* **DATASET CONTENT**
_____

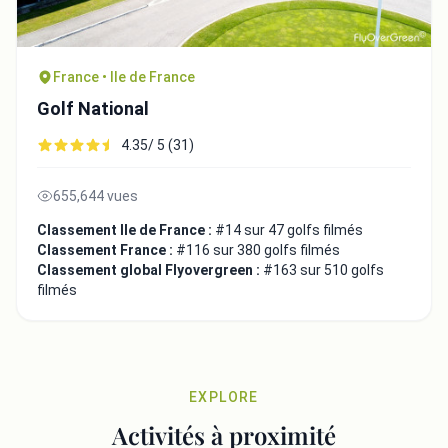
France • Ile de France
Golf National
4.35/ 5 (31)
655,644 vues
Classement Ile de France :
#14 sur 47 golfs filmés
Classement France :
#116 sur 380 golfs filmés
Classement global Flyovergreen :
#163 sur 510 golfs
filmés
EXPLORE
Activités à proximité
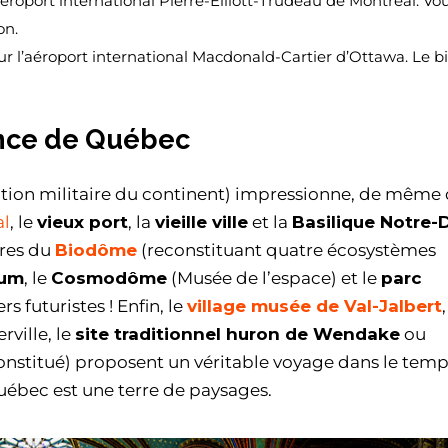
’aéroport international Pierre-Elliott-Trudeau de Montréal. Vo
on.
ur l’aéroport international Macdonald-Cartier d’Ottawa. Le bi
ince de Québec
fication militaire du continent) impressionne, de même
al
, le
vieux port
, la
vieille ville
et la
Basilique Notre
ures du
Biodôme
(reconstituant quatre écosystèmes
ium
, le
Cosmodôme
(Musée de l’espace) et le
parc
s futuristes ! Enfin, le
village musée de Val-Jalbert
,
rville, le
site traditionnel huron de Wendake
ou
onstitué) proposent un véritable voyage dans le temp
uébec est une terre de paysages.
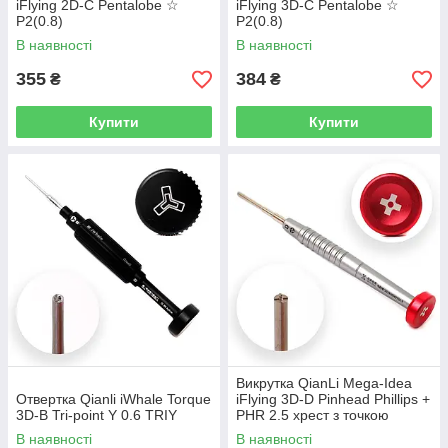
iFlying 2D-С Pentalobe ☆
iFlying 3D-С Pentalobe ☆
P2(0.8)
P2(0.8)
В наявності
В наявності
355
384
₴
₴
Купити
Купити
Викрутка QianLi Mega-Idea
Отвертка Qianli iWhale Torque
iFlying 3D-D Pinhead Phillips +
3D-B Tri-point Y 0.6 TRIY
PHR 2.5 хрест з точкою
В наявності
В наявності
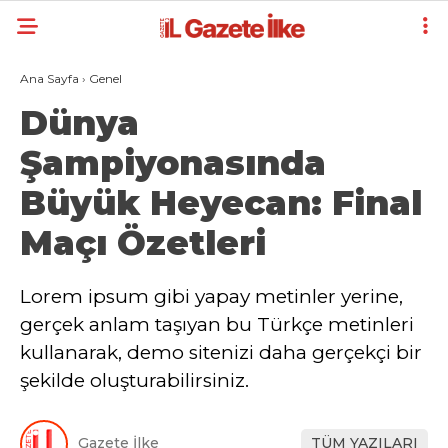
Ana Sayfa
›
Genel
Dünya
Şampiyonasında
Büyük Heyecan: Final
Maçı Özetleri
Lorem ipsum gibi yapay metinler yerine,
gerçek anlam taşıyan bu Türkçe metinleri
kullanarak, demo sitenizi daha gerçekçi bir
şekilde oluşturabilirsiniz.
Gazete İlke
TÜM YAZILARI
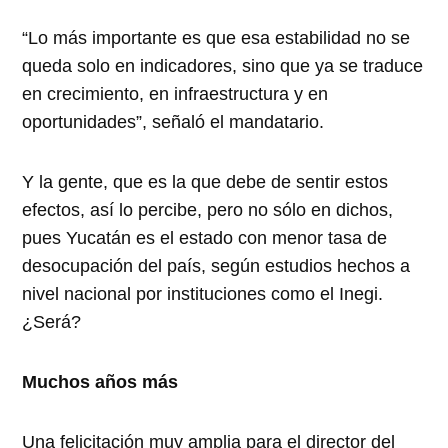
“Lo más importante es que esa estabilidad no se
queda solo en indicadores, sino que ya se traduce
en crecimiento, en infraestructura y en
oportunidades”, señaló el mandatario.
Y la gente, que es la que debe de sentir estos
efectos, así lo percibe, pero no sólo en dichos,
pues Yucatán es el estado con menor tasa de
desocupación del país, según estudios hechos a
nivel nacional por instituciones como el Inegi.
¿Será?
Muchos años más
Una felicitación muy amplia para el director del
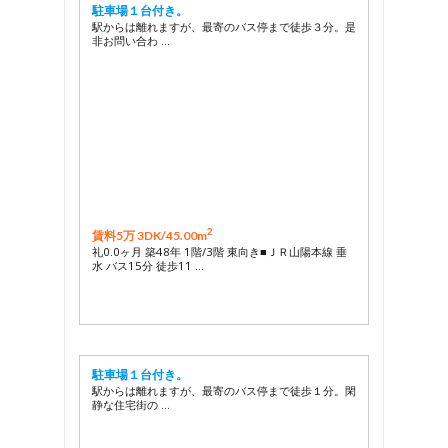
駐車場１台付き。
駅からは離れますが、最寄のバス停まで徒歩３分。是
非お問い合わ …
2
賃料5万 3DK/
45.00m
礼0.0ヶ月 築48年 1階/3階 東向き■ＪＲ山陽本線 垂
水 バス15分 徒歩11 …
駐車場１台付き。
駅からは離れますが、最寄のバス停まで徒歩１分。閑
静な住宅街の …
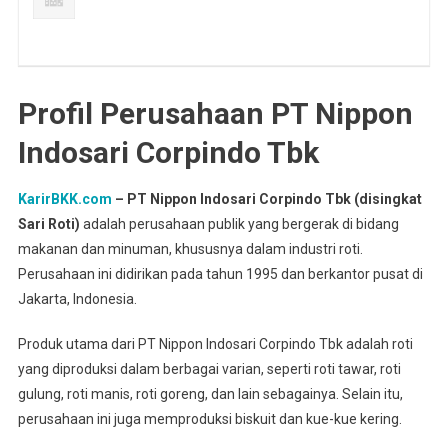
Profil Perusahaan PT Nippon
Indosari Corpindo Tbk
KarirBKK.com
– PT Nippon Indosari Corpindo Tbk (disingkat
Sari Roti)
adalah perusahaan publik yang bergerak di bidang
makanan dan minuman, khususnya dalam industri roti.
Perusahaan ini didirikan pada tahun 1995 dan berkantor pusat di
Jakarta, Indonesia.
Produk utama dari PT Nippon Indosari Corpindo Tbk adalah roti
yang diproduksi dalam berbagai varian, seperti roti tawar, roti
gulung, roti manis, roti goreng, dan lain sebagainya. Selain itu,
perusahaan ini juga memproduksi biskuit dan kue-kue kering.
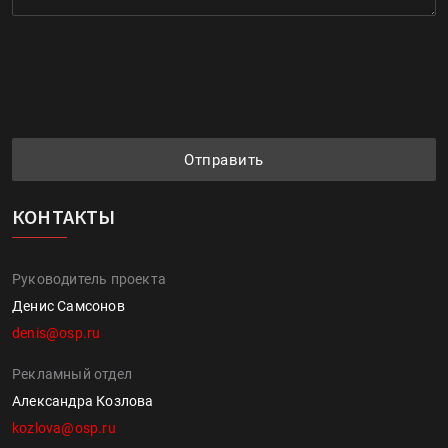
Отправить
КОНТАКТЫ
Руководитель проекта
Денис Самсонов
denis@osp.ru
Рекламный отдел
Александра Козлова
kozlova@osp.ru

_____

* **TASK STATEMENT**
Drop the pictures, then reproduce exactly the lines from the one with "pues Yucatán es el estado con menor tasa de" through the final line of the listing.

* **ANSWER BOX**
pues Yucatán es el estado con menor tasa de
desocupación del país, según estudios hechos a
nivel nacional por instituciones como el Inegi.
¿Será?
Muchos años más
Una felicitación muy amplia para el director del
駐車場１台付き。
駅からは離れますが、最寄のバス停まで徒歩３分。是
非お問い合わ …
2
賃料5万 3DK/
45.00m
礼0.0ヶ月 築48年 1階/3階 東向き■ＪＲ山陽本線 垂
水 バス15分 徒歩11 …
駐車場１台付き。
駅からは離れますが、最寄のバス停まで徒歩１分。閑
静な住宅街の …
Profil Perusahaan PT Nippon
Indosari Corpindo Tbk
KarirBKK.com
– PT Nippon Indosari Corpindo Tbk (disingkat
Sari Roti)
adalah perusahaan publik yang bergerak di bidang
makanan dan minuman, khususnya dalam industri roti.
Perusahaan ini didirikan pada tahun 1995 dan berkantor pusat di
Jakarta, Indonesia.
Produk utama dari PT Nippon Indosari Corpindo Tbk adalah roti
yang diproduksi dalam berbagai varian, seperti roti tawar, roti
gulung, roti manis, roti goreng, dan lain sebagainya. Selain itu,
perusahaan ini juga memproduksi biskuit dan kue-kue kering.
Отправить
КОНТАКТЫ
Руководитель проекта
Денис Самсонов
denis@osp.ru
Рекламный отдел
Александра Козлова
kozlova@osp.ru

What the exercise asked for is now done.